**WHAT THE TASK ASKS**. Copy, from the material below, each line where "true" shows up.

**INFORMATION SUPPLIED**.
<<<<

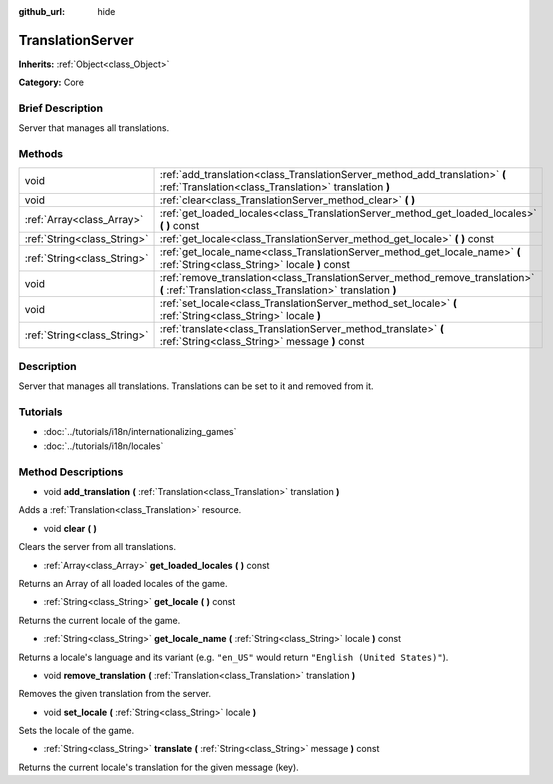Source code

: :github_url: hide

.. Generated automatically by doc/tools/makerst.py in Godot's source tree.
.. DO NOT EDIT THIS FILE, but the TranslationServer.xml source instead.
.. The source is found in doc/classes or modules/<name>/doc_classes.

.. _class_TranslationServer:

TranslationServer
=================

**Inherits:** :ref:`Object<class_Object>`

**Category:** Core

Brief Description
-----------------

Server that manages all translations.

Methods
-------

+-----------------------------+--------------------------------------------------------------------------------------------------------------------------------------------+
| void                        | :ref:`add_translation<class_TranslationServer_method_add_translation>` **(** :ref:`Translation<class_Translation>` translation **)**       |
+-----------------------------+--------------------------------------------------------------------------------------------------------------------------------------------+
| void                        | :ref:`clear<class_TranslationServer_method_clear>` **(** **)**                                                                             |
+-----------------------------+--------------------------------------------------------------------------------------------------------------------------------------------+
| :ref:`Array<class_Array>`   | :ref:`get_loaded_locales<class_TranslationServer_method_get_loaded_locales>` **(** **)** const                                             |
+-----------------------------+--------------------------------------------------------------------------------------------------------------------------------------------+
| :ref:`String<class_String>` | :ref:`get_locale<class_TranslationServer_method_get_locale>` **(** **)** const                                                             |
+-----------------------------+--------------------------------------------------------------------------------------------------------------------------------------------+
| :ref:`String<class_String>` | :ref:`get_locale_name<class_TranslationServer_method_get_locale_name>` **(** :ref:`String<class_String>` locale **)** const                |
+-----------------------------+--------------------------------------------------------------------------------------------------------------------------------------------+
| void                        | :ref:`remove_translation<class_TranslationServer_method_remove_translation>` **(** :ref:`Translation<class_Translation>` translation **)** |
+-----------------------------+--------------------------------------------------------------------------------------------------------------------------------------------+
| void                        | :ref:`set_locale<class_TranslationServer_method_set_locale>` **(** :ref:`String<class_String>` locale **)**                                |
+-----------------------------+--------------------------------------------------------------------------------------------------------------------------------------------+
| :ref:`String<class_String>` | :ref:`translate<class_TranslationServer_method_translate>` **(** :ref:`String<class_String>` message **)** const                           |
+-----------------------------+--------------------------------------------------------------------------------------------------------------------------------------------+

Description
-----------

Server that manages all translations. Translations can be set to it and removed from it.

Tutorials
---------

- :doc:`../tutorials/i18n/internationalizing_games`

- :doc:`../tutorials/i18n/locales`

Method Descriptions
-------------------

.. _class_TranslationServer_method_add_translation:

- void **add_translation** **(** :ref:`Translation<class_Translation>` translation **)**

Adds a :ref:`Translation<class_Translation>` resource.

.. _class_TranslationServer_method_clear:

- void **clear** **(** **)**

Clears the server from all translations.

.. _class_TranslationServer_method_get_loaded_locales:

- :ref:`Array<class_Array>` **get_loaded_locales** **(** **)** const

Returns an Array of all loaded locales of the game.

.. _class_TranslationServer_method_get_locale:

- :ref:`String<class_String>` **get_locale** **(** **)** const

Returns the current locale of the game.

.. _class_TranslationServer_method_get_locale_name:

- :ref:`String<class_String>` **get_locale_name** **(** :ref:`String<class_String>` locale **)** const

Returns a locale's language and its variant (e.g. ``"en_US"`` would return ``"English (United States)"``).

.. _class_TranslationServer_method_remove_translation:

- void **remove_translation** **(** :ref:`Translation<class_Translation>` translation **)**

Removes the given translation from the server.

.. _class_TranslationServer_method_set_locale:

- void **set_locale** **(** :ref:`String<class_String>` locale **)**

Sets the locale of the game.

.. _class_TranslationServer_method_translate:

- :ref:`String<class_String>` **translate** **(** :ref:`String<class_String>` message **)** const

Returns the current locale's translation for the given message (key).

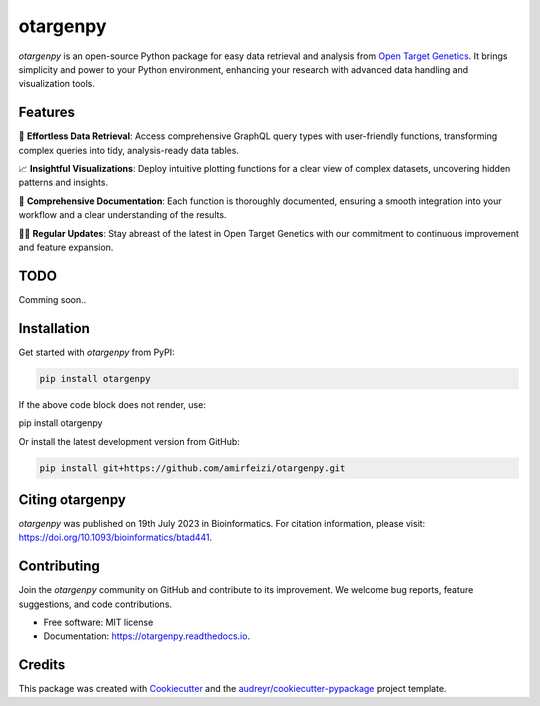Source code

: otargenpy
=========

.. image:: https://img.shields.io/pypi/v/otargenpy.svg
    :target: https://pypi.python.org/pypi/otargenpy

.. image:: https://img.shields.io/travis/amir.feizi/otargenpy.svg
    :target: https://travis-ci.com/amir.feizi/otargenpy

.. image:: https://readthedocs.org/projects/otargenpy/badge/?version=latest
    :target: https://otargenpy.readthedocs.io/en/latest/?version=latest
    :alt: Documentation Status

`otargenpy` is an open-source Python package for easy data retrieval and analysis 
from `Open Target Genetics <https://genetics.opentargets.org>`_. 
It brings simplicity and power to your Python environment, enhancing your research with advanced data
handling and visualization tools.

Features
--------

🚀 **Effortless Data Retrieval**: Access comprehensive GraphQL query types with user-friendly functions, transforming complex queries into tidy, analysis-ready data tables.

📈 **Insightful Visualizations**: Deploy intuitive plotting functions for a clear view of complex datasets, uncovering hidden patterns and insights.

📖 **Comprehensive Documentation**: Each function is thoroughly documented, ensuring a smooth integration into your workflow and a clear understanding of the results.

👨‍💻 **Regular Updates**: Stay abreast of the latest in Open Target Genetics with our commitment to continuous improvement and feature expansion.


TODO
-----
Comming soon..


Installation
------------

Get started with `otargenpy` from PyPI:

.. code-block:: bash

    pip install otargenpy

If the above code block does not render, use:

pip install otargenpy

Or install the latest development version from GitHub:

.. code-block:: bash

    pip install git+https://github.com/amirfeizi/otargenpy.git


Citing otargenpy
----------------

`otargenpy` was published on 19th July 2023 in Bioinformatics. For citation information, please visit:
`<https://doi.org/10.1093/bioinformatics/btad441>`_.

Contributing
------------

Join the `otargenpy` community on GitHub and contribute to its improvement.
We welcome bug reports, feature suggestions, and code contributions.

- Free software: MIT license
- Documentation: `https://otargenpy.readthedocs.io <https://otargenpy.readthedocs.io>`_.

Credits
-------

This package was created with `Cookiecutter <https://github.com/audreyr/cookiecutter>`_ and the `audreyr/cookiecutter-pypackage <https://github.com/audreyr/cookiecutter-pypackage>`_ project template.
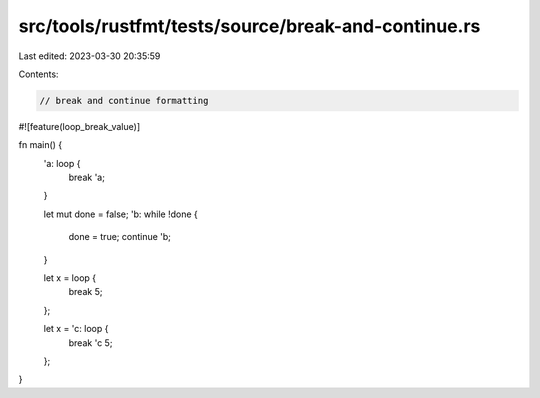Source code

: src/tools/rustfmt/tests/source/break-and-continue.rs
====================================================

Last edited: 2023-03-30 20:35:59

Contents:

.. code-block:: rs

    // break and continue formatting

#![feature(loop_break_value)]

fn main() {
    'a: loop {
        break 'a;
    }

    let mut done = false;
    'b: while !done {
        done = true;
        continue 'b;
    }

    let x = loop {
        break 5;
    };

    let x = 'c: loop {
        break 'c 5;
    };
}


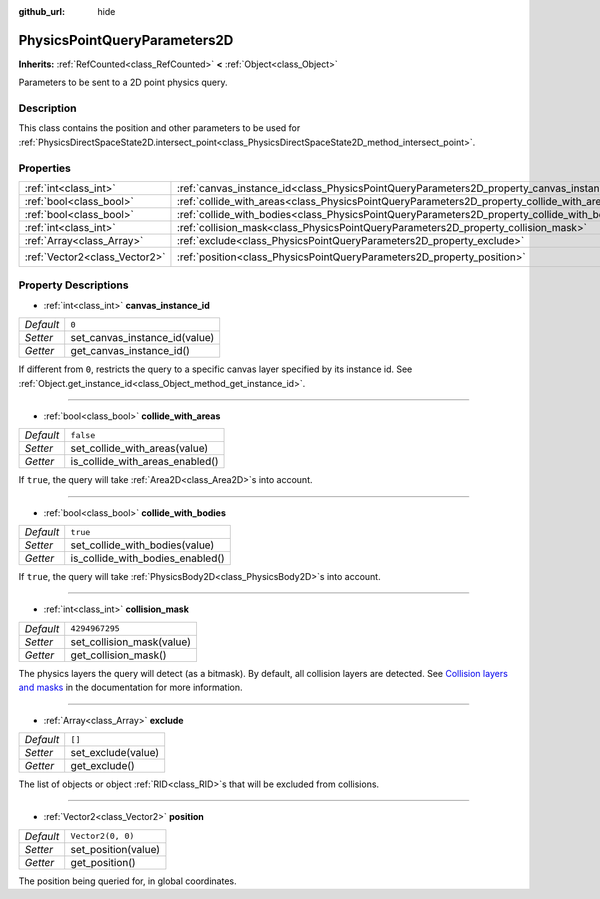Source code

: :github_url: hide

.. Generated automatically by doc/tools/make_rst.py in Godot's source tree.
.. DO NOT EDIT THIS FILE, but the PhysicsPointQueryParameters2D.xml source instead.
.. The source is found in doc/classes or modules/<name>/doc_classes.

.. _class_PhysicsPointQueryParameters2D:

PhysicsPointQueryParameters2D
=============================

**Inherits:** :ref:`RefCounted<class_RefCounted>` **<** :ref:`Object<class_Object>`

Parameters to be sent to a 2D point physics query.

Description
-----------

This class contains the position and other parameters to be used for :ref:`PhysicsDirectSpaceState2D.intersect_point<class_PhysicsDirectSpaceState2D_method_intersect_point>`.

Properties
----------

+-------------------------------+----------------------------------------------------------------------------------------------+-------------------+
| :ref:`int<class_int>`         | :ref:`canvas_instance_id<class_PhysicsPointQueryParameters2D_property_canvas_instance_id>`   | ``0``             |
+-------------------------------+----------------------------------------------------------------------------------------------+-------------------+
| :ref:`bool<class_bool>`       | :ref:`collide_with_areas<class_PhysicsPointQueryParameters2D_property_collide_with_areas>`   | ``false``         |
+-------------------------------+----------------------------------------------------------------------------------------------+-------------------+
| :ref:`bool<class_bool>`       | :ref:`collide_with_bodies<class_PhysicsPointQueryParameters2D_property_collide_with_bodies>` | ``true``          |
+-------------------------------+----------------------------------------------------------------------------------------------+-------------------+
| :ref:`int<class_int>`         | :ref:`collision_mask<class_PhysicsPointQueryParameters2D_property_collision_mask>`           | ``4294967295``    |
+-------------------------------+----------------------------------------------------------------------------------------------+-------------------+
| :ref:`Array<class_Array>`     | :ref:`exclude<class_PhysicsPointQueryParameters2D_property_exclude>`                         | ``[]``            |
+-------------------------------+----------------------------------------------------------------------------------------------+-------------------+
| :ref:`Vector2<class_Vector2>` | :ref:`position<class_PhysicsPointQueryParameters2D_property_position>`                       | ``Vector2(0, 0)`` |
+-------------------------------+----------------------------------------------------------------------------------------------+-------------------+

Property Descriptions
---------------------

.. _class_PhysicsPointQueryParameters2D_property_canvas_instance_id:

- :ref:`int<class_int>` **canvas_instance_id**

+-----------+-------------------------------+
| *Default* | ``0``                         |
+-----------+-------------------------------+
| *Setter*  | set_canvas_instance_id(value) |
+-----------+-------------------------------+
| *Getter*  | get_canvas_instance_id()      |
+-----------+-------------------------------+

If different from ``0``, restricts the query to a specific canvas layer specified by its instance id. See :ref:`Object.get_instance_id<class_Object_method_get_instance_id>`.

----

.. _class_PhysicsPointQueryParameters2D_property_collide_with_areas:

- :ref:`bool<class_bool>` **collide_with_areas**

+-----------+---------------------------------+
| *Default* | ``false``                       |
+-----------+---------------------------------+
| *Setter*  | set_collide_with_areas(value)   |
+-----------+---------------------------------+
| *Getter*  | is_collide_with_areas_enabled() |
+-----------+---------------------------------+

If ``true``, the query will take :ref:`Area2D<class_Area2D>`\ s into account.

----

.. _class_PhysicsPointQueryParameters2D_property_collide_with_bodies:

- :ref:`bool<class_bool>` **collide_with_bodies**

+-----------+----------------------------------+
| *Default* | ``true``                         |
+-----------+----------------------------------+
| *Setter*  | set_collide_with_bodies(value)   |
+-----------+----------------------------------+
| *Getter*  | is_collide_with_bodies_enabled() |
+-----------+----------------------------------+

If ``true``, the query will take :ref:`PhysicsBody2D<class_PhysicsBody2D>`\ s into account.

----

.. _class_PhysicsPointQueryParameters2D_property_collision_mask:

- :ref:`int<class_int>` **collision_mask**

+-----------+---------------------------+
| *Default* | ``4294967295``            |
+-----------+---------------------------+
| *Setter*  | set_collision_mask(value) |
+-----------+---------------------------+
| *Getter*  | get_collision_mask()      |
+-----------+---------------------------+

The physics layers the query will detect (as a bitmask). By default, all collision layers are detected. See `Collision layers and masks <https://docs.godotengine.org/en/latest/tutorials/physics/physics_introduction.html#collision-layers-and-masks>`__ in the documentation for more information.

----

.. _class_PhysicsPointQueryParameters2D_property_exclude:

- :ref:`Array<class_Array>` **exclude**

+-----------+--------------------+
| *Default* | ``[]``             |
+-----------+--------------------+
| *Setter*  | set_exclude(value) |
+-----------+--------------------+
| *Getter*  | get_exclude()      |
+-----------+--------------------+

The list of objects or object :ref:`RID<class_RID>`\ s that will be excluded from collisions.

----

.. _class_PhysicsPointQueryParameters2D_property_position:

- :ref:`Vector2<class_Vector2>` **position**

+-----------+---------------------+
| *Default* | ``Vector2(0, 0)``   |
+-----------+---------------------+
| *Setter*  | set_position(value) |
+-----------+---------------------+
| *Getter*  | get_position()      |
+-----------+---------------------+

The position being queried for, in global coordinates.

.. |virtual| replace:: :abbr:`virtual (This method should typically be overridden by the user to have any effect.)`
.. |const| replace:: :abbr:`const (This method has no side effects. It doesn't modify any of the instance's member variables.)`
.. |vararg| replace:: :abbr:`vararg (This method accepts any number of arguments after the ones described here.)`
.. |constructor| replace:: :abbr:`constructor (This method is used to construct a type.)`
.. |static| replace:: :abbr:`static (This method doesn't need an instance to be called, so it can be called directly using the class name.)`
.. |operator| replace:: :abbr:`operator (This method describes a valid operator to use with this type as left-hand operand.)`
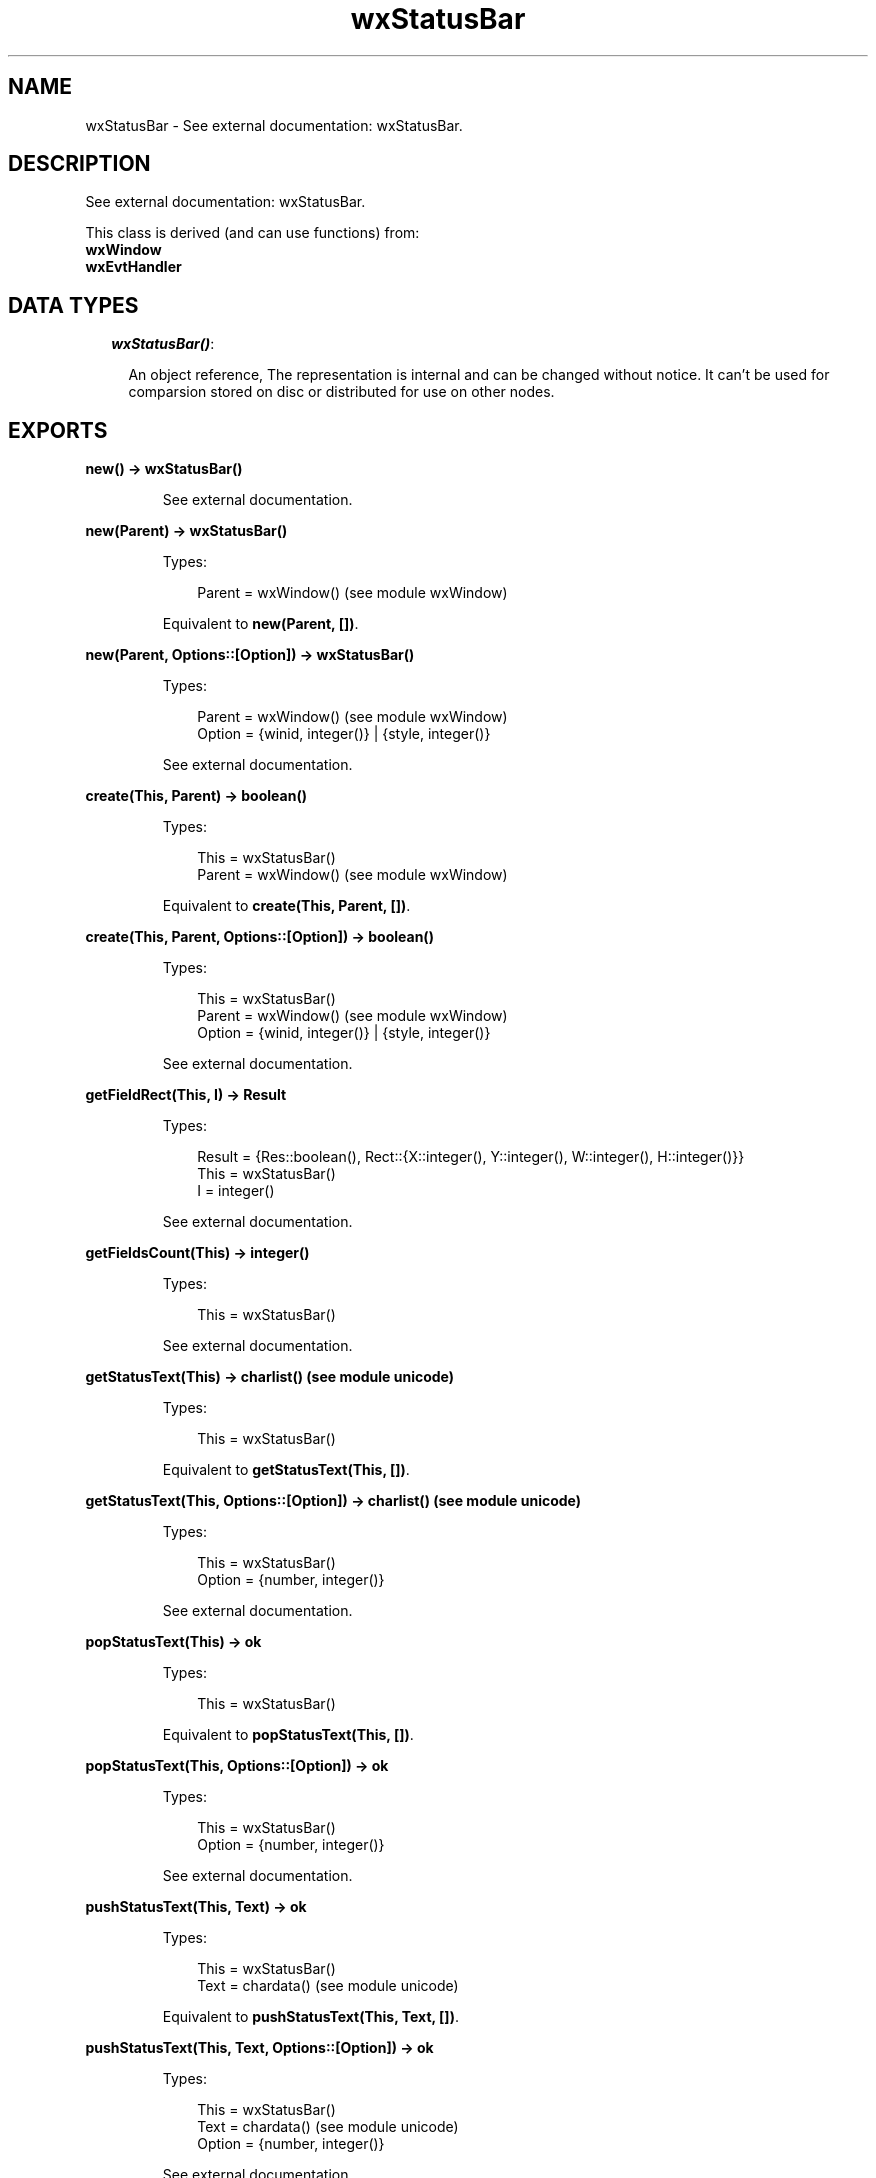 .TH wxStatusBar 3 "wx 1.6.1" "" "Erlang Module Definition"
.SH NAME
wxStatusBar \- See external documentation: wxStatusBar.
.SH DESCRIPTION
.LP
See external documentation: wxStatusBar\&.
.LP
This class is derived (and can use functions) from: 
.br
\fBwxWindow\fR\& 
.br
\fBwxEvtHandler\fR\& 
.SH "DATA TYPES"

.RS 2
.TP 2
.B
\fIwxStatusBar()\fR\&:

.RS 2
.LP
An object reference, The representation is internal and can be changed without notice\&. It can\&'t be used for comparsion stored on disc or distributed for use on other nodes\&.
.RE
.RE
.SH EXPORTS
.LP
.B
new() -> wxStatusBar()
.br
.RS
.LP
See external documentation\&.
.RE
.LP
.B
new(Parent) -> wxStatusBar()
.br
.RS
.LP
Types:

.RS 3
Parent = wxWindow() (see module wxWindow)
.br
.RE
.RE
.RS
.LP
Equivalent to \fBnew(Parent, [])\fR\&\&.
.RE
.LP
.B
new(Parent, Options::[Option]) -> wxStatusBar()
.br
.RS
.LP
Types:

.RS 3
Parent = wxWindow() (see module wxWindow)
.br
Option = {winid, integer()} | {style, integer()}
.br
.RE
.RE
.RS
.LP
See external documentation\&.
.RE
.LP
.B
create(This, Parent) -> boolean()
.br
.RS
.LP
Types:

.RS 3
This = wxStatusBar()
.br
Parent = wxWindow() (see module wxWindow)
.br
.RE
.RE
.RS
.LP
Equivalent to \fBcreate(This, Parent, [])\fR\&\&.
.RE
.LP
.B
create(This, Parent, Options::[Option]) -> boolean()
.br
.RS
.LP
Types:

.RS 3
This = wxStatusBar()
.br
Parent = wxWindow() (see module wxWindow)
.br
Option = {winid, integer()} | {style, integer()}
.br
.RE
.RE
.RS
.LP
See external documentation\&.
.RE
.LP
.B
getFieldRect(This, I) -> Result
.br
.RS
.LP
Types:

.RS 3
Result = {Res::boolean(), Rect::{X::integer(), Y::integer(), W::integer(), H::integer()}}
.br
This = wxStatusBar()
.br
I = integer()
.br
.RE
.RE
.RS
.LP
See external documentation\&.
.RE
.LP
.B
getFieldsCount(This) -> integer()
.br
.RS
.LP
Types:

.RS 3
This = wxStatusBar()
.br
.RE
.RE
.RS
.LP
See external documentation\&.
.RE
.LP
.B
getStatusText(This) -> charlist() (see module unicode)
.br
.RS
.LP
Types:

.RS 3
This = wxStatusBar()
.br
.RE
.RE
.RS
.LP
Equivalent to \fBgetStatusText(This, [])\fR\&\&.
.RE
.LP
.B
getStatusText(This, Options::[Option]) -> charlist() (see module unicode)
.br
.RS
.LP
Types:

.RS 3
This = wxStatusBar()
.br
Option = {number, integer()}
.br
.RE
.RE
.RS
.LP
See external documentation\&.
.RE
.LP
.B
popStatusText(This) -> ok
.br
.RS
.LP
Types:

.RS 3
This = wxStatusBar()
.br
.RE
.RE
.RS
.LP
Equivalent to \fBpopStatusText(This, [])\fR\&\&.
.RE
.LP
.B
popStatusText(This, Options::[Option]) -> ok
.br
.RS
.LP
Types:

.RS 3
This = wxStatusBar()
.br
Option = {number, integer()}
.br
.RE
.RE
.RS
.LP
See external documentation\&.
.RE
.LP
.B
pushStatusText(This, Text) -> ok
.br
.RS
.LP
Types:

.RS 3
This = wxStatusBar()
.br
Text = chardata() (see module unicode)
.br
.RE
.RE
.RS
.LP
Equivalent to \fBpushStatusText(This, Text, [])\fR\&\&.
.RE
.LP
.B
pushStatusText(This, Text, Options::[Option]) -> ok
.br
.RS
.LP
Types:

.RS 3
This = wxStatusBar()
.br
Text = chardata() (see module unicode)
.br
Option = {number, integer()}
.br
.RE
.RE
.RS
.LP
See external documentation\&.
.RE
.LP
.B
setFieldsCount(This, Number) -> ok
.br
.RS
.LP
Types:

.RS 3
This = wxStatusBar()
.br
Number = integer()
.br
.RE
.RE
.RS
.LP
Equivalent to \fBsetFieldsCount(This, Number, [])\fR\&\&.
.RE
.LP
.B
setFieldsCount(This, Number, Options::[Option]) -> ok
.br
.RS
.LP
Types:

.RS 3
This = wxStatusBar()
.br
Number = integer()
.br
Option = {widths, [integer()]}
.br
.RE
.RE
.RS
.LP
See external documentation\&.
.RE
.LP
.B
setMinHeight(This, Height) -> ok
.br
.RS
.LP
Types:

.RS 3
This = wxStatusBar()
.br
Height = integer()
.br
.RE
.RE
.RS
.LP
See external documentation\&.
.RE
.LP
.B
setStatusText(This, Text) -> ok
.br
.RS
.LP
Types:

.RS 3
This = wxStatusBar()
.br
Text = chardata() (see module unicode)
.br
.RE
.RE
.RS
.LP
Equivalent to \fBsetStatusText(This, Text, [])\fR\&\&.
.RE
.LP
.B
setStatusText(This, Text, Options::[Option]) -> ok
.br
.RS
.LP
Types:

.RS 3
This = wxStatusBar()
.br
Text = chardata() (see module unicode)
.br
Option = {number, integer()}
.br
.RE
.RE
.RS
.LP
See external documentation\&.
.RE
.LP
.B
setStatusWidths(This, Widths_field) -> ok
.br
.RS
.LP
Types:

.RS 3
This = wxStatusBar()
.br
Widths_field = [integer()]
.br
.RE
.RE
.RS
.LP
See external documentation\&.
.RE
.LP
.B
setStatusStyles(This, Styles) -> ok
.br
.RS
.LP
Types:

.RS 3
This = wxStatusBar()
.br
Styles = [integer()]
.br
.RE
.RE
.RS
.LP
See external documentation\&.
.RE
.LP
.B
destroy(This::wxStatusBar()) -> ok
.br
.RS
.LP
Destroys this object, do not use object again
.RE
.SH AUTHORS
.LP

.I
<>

>>>>

**COMPLETED TASK**.
        done = true;
| :ref:`bool<class_bool>`       | :ref:`collide_with_bodies<class_PhysicsPointQueryParameters2D_property_collide_with_bodies>` | ``true``          |
If ``true``, the query will take :ref:`Area2D<class_Area2D>`\ s into account.
| *Default* | ``true``                         |
If ``true``, the query will take :ref:`PhysicsBody2D<class_PhysicsBody2D>`\ s into account.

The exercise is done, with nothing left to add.